Línies de recerca

  • Cell therapies in refractory inflammatory bowel disease

    Our center is a world leader in autologous hematopoietic stem cell transplant for the treatment of Crohn’s disease. Studies in our group have characterized the changes in immune cells in the blood and intestines of Crohn’s disease patients undergoing stem cell transplant. The results from these studies have supported changes in the transplant protocol that have markedly increased safety while sustaining the efficacy of the procedure. 

    After demonstrating the efficacy of a single injection of mesenchymal stem cells for the treatment of perianal fistulizing Crohn’s disease, we are now leading collaborative studies to improve the efficacy of this form of therapy, particularly in cases characterized by significant disability, such as rectovaginal fistulas. 

  • Cross-sectional imaging for the assessment of inflammatory bowel disease

    The Magnetic Resonance Index of Activity (MaRIA) is used in specialized centers world-wide. We have developed a simplified index that maintains the same levels of accuracy, responsiveness, and reliability, for easy use in clinical practice and implementation in multicenter clinical trials. 

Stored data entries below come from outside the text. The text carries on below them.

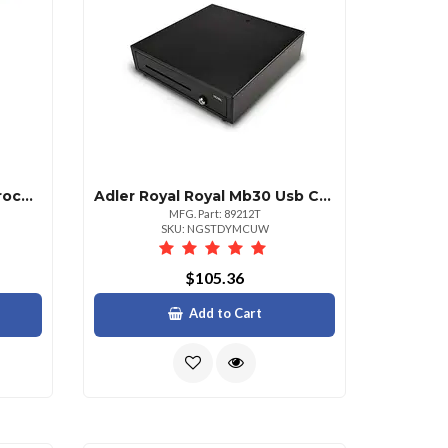
Adler Royal Hp Af1512 Microcut Autofeed Shredder
Adler Royal Royal Mb30 Usb Cash Drawer With Adjustable Coin Slot
MFG. Part: 89212T
SKU: NGSTDYMCUW
$105.36
Add to Cart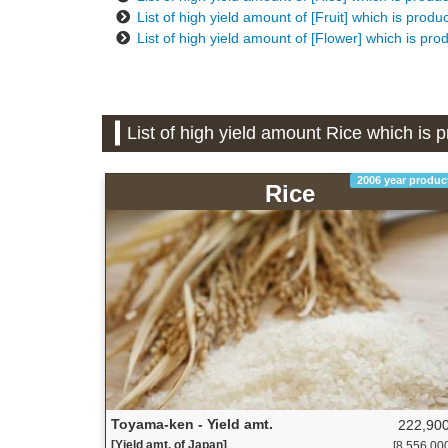
List of high yield amount of [Fruit] which is prod
List of high yield amount of [Flower] which is pr
List of high yield amount Rice which is
2006 year produc
Rice
Toyama-ken - Yield amt.
222,900
[Yield amt. of Japan]
[8,556,000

    Since Magnetic Resonance is emerging as the examination of choice for evaluating Crohn’s Disease, we are launching a research initiative to establish the therapeutic objectives for Crohn’s Disease, and in particular the degree and components of healing that are associated with improved long-term outcomes. 

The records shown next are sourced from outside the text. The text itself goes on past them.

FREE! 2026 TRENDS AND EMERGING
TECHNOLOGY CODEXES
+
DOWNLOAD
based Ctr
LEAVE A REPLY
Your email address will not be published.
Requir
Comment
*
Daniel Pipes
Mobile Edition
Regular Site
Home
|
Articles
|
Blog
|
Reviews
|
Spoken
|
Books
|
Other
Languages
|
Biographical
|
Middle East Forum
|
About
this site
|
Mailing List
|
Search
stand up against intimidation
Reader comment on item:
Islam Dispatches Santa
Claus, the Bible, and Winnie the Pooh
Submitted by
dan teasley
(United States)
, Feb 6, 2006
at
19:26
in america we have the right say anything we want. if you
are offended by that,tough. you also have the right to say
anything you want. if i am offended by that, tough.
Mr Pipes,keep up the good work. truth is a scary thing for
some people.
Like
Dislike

    Since the concept that accumulation of damage over time is now widely considered a relevant characteristic of Crohn’s disease, we are analyzing whether ulcerative colitis can also lead to progressive colonic damage. 

  • Therapeutic targets and biomarkers in inflammatory bowel disease

    Inflammatory bowel disease (IBD) develops because of an abnormal immune response to components of the intestinal lumen in genetically predisposed individuals. Our laboratory applies technologies such as bulk- and single-cell RNAseq, flow cytometry, epithelial stem cell organoid and fibroblast cultures, and immunostaining and spatial transcriptomics to dissect the components of these aberrant interactions, any of which can be effectively modulated to restore a balanced immune response. We are also evaluating how the heterogeneity of immune alterations in IBD has led to differential therapeutic responses in patient subpopulations using state-of-the-art technology such as single-cell expression analysis. 

    We are currently applying this approach to study the mechanisms of refractoriness to conventional therapy, to identify and assess new targets, and to understand the pathogenesis underlying important complications such as fistulizing disease and fibrosis. 

    As participants in the 3 TR consortium, a project funded by the European Innovative Medicines Initiative (IMI)2, we are working together with other leading centers across Europe to identify predictors of drug refractoriness in IBD and other immune mediated diseases.